By Julia Burke, Niagara Escarpment Correspondent
It’s exciting to find a great selection of New York wines in a shop. But a wine store devoted entirely to New York State? Carl Schmitter, owner of Chateau Buffalo in Buffalo, NY, is proving that it can work.
Now in its fourth year, Chateau Buffalo, located in the city’s hip, offbeat Hertel Avenue neighborhood, focuses exclusively on wines from Long Island, the Hudson Valley, the Finger Lakes, the Niagara Escarpment, and Chautauqua. Without favoring a particularly region, Chateau Buffalo’s selection simply offers what Schmitter considers to be the best of New York.
“The market was there, and I wanted to do something with local products,” Schmitter explains. “Wine and food go together.

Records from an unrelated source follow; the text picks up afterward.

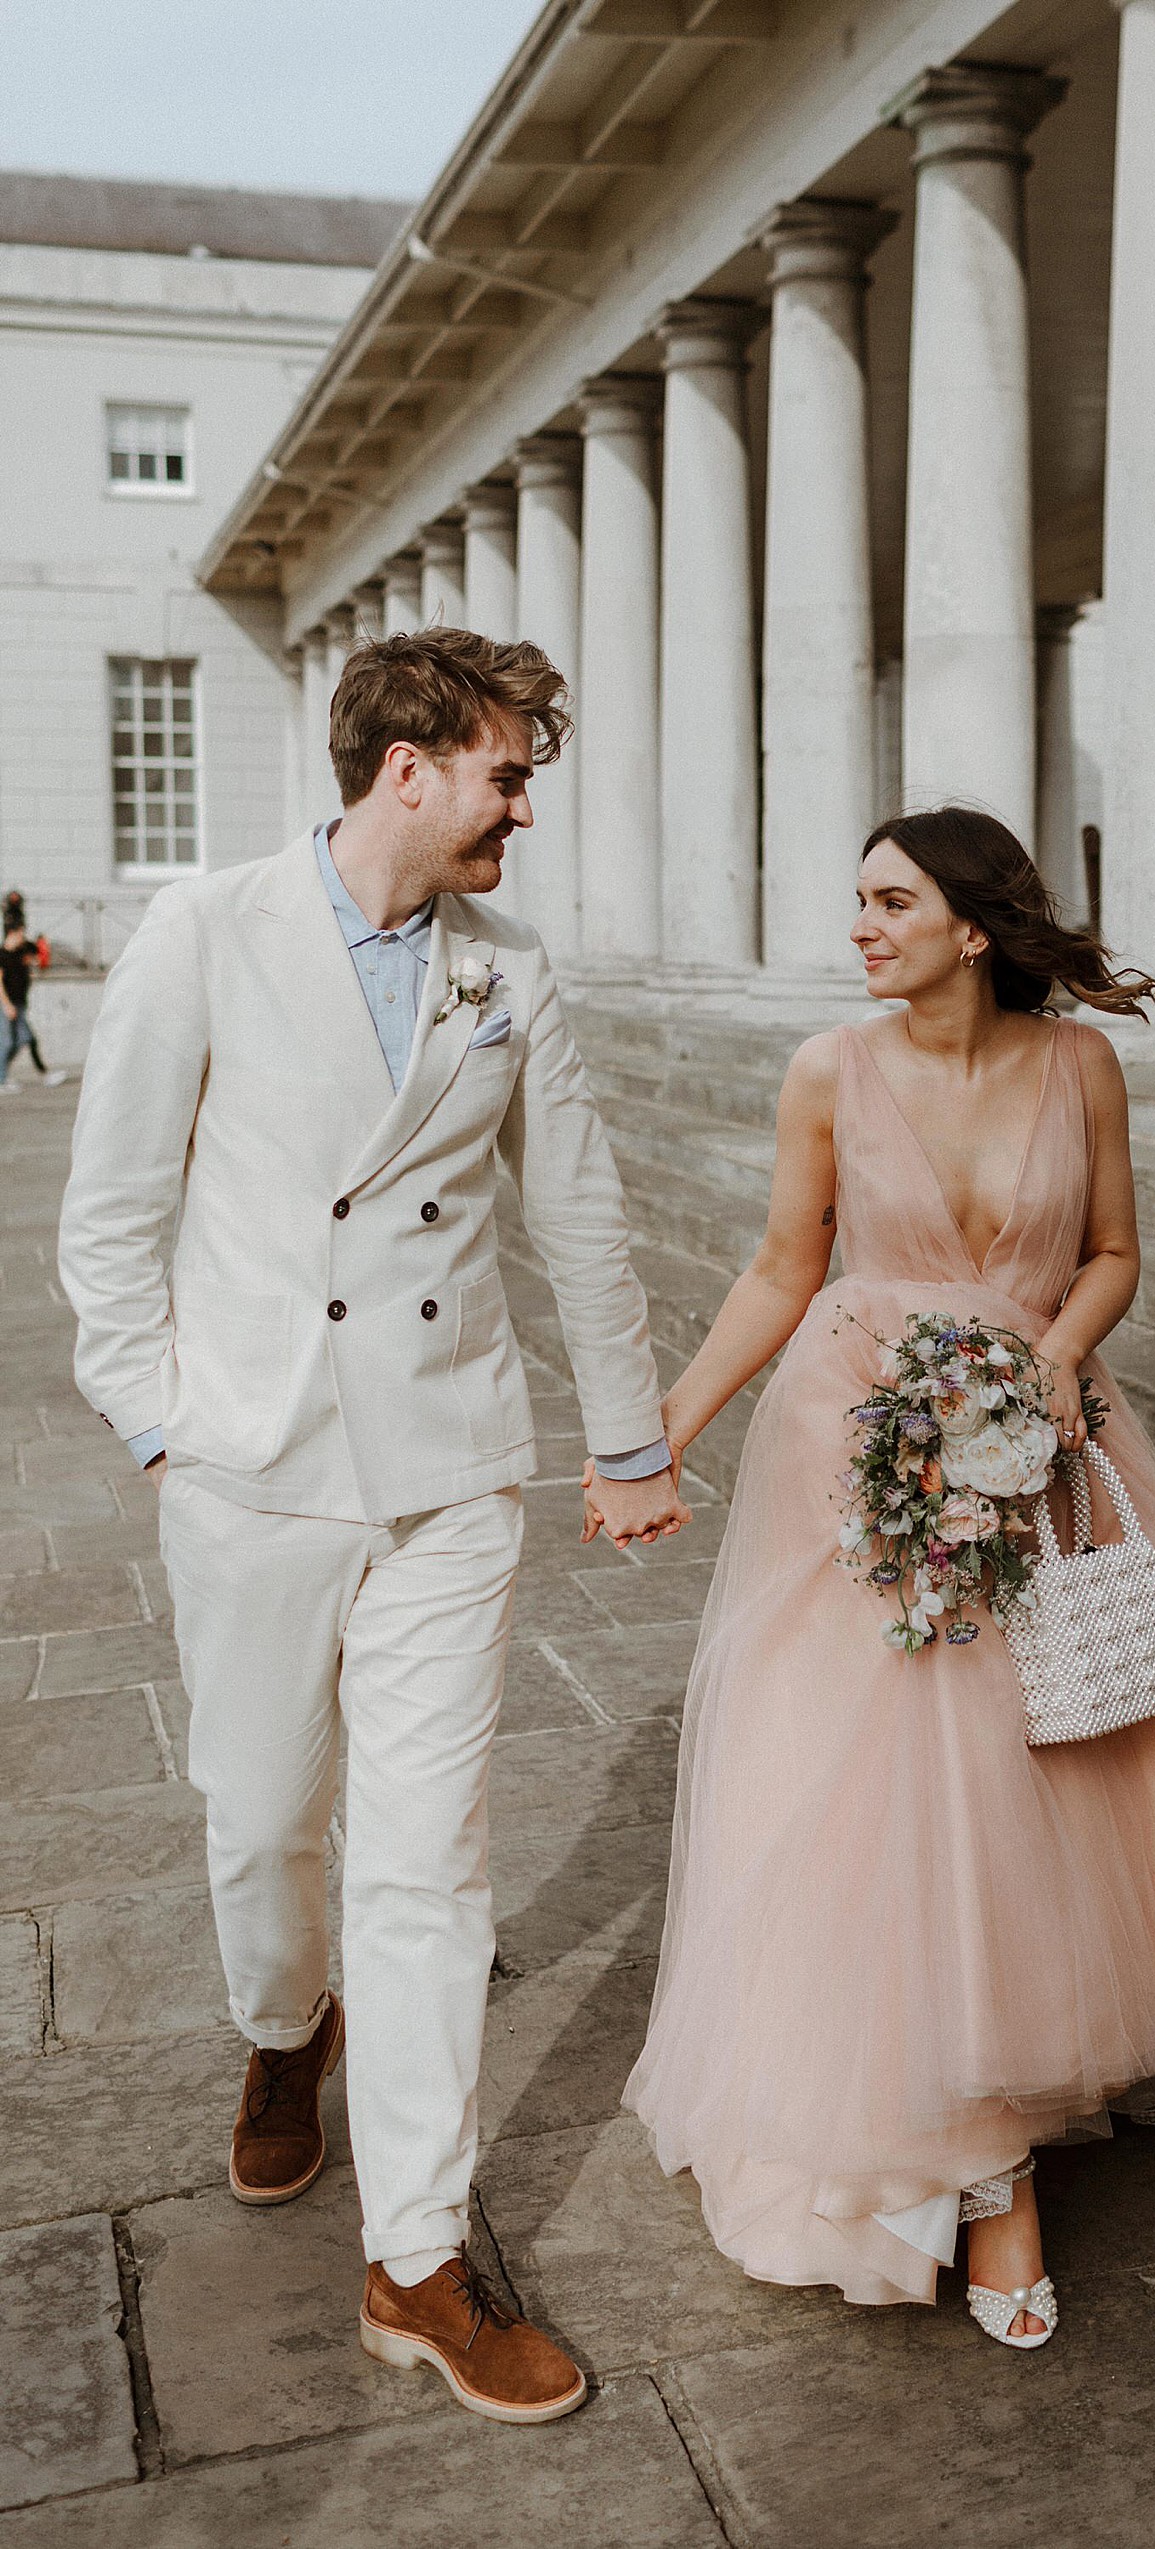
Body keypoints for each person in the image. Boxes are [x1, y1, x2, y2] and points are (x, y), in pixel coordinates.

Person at [626, 806, 1155, 2348]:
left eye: (890, 901)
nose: (861, 926)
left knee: (1089, 1737)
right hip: (866, 1449)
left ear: (975, 926)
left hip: (1047, 1433)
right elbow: (784, 1267)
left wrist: (1043, 1363)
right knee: (909, 1781)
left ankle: (1081, 2044)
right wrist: (656, 1441)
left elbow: (1113, 1250)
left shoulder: (1078, 1066)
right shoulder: (828, 1071)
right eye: (859, 903)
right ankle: (982, 2166)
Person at [58, 628, 688, 2423]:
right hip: (249, 1468)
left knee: (429, 1863)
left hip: (446, 1475)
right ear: (406, 764)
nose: (524, 806)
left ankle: (417, 2254)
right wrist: (162, 1421)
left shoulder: (511, 968)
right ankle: (281, 2029)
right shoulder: (208, 928)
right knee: (264, 1824)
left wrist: (627, 1435)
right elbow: (109, 1212)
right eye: (505, 771)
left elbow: (580, 1212)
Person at [0, 896, 67, 1091]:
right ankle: (6, 1079)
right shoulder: (2, 955)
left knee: (19, 1040)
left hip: (20, 1002)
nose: (23, 936)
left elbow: (41, 954)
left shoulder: (24, 949)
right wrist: (6, 1005)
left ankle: (3, 1075)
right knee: (12, 1040)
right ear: (12, 933)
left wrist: (38, 958)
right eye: (21, 933)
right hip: (8, 1004)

Wine should be a part of the local food movement. There’s still a stigma about New York wine that has to be overcome, and with the constant increase in the quality of the wines that we’re seeing out of New York, that should disappear.”
Schmitter loves to convert skeptics, often by handing them a glass at his tasting events. “It still exists in a lot of people’s heads that New York wines are either overpriced or they don’t offer good value, or they can’t make good reds, that sort of thing. That’s one of the reasons I opened this – to try and change people’s perceptions a little bit.”
Schmitter visits the Finger Lakes regularly, has visited numerous Long Island wineries, and is a frequent presence in the Niagara Escarpment wine region. “I try to stay on top of new wineries opening up; I work with distributors but also with wineries that self-distribute.” The store has sections for major varietals including cabernet franc and pinot noir, a wall of fine dessert wines, and often a “featured region” on display.
He also carries a good selection of Pride of New York foods and his own Dancing Buffalo wine and hard cider made from locally grown apples. Free wine tastings and “Meet the Winemaker” evenings, which have recently featured winemakers from Damiani, Ravines, and Arrowhead Spring.
When it comes to turning folks on to New York reds, Schmitter explains, “I like to try and steer them towards pinot noir. I think we do some really great pinot noir here in New York. The blends are also nice.” And, with a Pinot Noir selection that includes Long Island, the Finger Lakes, and Niagara Escarpment, customers are sure to find the right bottle.
I remember years ago, when I was just starting to learn about wine, I wandered into the shop and asked Schmitter if there was any good pinot noir from New York. I remember his face lighting up like a Christmas tree as he described each of the pinots he carries and helped me pick out a bottle to take home. That passion for spreading the word about New York wine, paired with a well-chosen selection, is what keeps Schmitter’s customers coming back.
For Schmitter, offering wines from all regions of New York with fairly equal attention given to all is a no-brainer. Chateau Buffalo is currently the only wine shop selling exclusively New York wine in the state. “Interest in New York wine has been pretty constant,” he says. “There’s a low profit margin on wine in retail, and it helps that we make some of our own wine here.” Thanks to his Dancing Buffalo wine and cider offerings, Schmitter can participate in tasting events, farmers markets and festivals, filling a unique role in the Niagara wine scene – and acting as an invaluable ally for local wineries by promoting their best wines and advocating the local mindset.
Schmitter’s selection of Long Island wines is particularly interesting to Western New York wine geeks who can’t find bottles like Paumanok Chenin Blanc or Osprey’s Dominion Pinot Noir at many of the mainstream wine shops. Asked about his favorite Long Island producers, Schmitter mentions Channing Daughters Winery in Bridgehampton. “They really are trying to make the best wine that they can. They really do most of their winemaking in the vineyard, and they’re somebody to really watch – they’re producing some fabulous wines.” He also lists Bedell, Osprey’s Dominion, Pellegrini, and Wolffer as favorites.
When selecting wines, it’s clear Schmitter is fascinated by offbeat varieties and styles. I asked him about his favorite examples of lesser-known grapes in the state. “Schulze’s Siegfried Riesling has always been a curiosity to me – I think that’s pretty cool,” he says of the northern Niagara County winery. “Lemberger, too, shows some really good potential in the Finger Lakes.” He also names Rkatsitelli and sauvignon blanc from Long Island as interesting examples.
It’s clear that in many parts of the state, stores and restaurants are moving toward better selections of local wine. Chateau Buffalo is leading the way, promoting New York by carrying simply the best of what the state has to offer, no matter what the grape or region.